Data

De Amsterdamse fietser gevisualiseerd

Fietsstad Amsterdam, een nieuw boek van Fred Feddes en Marjolein de Lange, beschrijft hoe Amsterdam een fietsbeleid ontwikkelde (meer over het boek hieronder). Het archief van de Fietsersbond Amsterdam vormde een belangrijke bron voor het boek. Daarnaast is gebruik gemaakt van verkeersgegevens om trends te analyseren.

Een interessante dataset bestaat uit tellingen van het aantal fietsers, auto’s en andere weggebruikers die de stad in- en uitreden, over de periode 1980–2009. De meeste lokaties waar verkeer is geteld liggen op de Singelgracht, die een soort cirkel vormt om het centrum van Amsterdam.

De cijfers zijn telkens gebaseerd op handmatige tellingen op één dag, van 7:00 - 19:00 uur, van het verkeer in beide richtingen.

Ik werd gevraagd om mee te denken over een manier om deze gegevens te visualiseren, een interessante (en erg leuke) klus. Hieronder bespreek ik enkele opties die we hebben overwogen.

Spindiagram

Vanwege de ligging van de tellokaties lag het voor de hand om een cirkelvormige grafiek uit te proberen. De gemeentelijke Dienst Infrastructuur Verkeer en Vervoer was in 2007 ook al op dat idee gekomen. In een factsheet gebruikten ze een spindiagram om de fietstellingen in beeld te brengen.

Overigens noemden ze hun grafiek geen spindiagram, maar waaier. Met een fietsmetafoor legden ze uit hoe de grafiek werkt: «vanuit het middelpunt zijn de telpunten rond de binnenstad verbonden als spaken in een fietswiel».
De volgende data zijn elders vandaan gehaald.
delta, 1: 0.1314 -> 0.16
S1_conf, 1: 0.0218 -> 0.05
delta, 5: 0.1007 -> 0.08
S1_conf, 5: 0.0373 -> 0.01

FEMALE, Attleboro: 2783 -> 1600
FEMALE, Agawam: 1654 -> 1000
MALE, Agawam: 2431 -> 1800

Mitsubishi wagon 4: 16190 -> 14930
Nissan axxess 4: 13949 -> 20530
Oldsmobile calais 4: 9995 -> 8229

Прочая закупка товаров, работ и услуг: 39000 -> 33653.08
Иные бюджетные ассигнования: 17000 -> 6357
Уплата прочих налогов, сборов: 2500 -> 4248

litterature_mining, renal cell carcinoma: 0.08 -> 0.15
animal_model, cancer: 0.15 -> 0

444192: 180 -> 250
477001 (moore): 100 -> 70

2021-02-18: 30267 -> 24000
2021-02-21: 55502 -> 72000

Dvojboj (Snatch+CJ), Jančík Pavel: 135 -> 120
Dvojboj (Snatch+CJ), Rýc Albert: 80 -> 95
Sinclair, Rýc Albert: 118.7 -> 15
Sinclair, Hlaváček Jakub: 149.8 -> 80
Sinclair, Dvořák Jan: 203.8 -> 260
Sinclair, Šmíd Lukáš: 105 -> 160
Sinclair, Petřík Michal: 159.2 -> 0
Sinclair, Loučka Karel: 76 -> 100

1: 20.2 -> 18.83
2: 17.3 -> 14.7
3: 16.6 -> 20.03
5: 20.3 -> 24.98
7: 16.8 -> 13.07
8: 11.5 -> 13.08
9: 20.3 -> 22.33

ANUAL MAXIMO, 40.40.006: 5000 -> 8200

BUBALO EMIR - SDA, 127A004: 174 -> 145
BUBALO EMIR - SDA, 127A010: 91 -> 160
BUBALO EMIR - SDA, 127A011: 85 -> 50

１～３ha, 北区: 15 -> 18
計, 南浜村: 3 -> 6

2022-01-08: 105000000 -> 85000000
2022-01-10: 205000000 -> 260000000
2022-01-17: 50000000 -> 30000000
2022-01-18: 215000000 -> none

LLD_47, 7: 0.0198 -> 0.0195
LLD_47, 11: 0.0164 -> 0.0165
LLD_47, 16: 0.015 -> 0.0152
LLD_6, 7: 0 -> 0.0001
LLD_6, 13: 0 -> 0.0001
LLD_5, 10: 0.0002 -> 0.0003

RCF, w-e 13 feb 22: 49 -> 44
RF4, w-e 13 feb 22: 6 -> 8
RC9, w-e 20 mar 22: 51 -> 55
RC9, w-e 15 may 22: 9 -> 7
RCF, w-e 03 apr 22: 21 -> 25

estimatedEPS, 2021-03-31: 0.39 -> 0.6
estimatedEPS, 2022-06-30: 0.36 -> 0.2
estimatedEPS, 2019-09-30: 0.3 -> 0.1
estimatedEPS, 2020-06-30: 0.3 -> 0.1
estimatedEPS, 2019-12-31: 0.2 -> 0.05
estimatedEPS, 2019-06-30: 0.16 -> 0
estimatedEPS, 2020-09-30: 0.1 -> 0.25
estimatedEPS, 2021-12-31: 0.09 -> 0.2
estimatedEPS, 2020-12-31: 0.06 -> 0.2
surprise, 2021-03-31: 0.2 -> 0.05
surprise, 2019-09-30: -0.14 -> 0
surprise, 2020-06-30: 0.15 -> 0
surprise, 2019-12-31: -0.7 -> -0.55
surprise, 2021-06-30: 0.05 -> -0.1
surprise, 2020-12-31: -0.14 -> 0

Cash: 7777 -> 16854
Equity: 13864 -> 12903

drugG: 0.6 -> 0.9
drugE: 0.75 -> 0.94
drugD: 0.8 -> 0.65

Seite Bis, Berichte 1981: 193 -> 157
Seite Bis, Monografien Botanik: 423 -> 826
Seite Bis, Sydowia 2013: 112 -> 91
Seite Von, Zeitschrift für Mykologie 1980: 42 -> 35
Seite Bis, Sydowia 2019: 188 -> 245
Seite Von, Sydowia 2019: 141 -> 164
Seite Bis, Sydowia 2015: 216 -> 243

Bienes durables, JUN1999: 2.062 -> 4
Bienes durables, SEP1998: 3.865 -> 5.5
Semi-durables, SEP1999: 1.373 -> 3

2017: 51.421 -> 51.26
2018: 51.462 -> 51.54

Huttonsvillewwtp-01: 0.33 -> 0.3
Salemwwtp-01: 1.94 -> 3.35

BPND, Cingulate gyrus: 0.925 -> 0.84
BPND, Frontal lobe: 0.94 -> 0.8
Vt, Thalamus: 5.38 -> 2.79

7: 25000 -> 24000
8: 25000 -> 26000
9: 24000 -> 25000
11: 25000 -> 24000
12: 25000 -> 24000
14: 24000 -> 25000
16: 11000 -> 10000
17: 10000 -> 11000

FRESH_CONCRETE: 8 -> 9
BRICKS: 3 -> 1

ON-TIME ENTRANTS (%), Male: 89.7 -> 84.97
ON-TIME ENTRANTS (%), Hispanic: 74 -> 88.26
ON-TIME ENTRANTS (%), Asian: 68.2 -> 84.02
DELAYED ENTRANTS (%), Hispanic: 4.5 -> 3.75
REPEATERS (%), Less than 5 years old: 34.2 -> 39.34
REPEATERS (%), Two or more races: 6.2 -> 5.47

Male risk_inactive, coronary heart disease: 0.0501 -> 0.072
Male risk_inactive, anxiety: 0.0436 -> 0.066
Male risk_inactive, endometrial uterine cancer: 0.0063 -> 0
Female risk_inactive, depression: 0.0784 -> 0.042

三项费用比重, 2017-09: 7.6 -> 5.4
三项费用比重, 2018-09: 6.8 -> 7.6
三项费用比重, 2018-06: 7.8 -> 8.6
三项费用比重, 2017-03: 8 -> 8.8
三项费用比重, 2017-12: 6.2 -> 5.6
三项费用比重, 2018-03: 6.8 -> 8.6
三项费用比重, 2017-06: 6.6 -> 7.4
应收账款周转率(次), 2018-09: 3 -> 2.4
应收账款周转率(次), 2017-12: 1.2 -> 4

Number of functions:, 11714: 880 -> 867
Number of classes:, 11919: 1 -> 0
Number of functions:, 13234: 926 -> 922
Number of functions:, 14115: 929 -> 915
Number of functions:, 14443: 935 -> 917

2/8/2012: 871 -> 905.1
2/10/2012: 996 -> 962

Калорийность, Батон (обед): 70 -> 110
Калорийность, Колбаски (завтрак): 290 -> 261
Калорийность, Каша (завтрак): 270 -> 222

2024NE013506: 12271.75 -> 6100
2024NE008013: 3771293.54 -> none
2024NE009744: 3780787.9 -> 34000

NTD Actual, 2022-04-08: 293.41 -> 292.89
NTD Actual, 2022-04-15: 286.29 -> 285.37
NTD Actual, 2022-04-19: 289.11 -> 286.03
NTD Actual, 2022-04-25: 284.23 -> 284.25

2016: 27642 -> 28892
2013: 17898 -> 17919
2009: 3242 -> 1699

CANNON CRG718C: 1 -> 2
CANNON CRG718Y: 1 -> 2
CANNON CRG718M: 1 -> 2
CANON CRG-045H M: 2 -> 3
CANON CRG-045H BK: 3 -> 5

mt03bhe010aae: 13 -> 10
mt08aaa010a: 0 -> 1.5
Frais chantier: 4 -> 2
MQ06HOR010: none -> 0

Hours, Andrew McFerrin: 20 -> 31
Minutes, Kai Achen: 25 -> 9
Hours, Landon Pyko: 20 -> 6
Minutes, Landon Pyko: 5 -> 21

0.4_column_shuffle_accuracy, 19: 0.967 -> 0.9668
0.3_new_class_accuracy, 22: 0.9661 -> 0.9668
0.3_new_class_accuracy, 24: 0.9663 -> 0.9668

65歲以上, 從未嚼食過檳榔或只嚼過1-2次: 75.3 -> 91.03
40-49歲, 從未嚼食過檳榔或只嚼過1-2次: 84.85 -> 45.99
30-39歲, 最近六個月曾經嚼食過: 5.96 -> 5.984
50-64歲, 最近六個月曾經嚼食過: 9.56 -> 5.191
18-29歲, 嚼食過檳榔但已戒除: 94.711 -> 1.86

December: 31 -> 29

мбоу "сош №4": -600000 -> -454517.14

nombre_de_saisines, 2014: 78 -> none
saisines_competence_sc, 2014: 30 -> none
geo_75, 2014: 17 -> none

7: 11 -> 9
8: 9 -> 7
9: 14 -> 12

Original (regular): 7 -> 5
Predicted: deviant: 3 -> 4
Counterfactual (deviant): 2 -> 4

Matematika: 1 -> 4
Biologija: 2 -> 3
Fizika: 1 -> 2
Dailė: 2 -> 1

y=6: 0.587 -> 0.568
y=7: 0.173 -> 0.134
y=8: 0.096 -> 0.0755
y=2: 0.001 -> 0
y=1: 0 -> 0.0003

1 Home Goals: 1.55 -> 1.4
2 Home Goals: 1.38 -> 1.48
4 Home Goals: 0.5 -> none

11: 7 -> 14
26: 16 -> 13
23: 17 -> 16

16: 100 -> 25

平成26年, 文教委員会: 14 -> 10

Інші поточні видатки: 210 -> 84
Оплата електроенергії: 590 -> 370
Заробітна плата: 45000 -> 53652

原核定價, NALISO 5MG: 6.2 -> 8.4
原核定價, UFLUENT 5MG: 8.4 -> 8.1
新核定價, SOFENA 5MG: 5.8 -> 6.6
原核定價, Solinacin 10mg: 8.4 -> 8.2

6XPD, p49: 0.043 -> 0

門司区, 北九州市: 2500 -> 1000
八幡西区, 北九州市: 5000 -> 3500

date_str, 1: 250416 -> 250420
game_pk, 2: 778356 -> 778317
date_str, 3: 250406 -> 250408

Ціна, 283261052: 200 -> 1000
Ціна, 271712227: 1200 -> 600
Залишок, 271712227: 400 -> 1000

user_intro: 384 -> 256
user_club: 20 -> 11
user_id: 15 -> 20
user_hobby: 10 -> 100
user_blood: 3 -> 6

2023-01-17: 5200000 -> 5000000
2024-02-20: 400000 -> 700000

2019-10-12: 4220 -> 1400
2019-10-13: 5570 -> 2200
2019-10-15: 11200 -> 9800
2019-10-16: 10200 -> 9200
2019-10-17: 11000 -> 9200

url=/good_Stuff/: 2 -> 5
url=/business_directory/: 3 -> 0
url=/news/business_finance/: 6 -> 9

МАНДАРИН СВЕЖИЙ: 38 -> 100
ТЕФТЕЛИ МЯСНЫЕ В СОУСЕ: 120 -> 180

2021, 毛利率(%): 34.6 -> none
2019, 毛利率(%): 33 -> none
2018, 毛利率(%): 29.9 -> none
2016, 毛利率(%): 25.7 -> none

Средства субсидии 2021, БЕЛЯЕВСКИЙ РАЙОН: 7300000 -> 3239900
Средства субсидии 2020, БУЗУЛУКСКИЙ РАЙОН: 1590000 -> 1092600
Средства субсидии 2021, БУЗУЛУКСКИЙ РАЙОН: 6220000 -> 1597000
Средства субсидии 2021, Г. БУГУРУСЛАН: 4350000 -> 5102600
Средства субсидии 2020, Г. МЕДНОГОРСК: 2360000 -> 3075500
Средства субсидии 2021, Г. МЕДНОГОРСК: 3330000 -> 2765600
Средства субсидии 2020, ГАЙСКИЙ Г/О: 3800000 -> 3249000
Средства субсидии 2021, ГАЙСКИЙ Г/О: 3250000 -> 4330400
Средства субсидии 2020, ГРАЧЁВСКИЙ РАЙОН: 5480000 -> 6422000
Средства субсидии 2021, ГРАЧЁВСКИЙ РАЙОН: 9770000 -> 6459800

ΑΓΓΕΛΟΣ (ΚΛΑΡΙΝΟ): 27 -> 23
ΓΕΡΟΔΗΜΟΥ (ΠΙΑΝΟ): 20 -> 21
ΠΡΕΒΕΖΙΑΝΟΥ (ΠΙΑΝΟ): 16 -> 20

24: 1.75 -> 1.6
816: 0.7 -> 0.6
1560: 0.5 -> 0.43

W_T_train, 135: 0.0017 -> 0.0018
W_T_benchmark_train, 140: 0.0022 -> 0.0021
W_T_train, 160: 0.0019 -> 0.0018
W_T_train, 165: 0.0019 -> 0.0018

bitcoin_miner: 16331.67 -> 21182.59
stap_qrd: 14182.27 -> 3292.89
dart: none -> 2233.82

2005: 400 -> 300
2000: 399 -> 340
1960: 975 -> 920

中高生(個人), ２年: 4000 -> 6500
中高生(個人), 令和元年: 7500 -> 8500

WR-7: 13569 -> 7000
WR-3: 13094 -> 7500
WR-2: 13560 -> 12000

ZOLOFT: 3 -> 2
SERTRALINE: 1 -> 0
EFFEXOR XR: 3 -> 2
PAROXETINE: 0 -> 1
Het is een mooie grafiek, maar dit grafiektype heeft ook een nadeel. Impliciet wordt de suggestie gewekt dat de oppervlakte binnen de paarse lijn correspondeert met het aantal passeringen, wat eigenlijk misleidend is (zie dit artikel voor een bespreking van een vergelijkbaar probleem). Een andere beperking is dat de grafiek niet laat zien hoe het fietsgebruik is veranderd - al zou je een versie kunnen maken met aparte lijnen voor 1980 en 2009.

Radial lollipop chart

Als alternatief heb ik een radial lollipop chart gemaakt. Althans, zo noem ik hem maar; voor zover ik weet bestond dit grafiektype nog niet. De grafiekbibliotheek die ik gebruik, D3.js, lijkt geen methode te hebben om de ‘spaken’ te tekenen, of in ieder geval kon ik die niet vinden. Ik heb daarom een functie geschreven om het begin- en eindpunt van de lijnen te berekenen. Ik was allang vergeten hoe je sinus en cosinus gebruikt, dus dat moest ik opzoeken. Ik heb de code hier gepubliceerd.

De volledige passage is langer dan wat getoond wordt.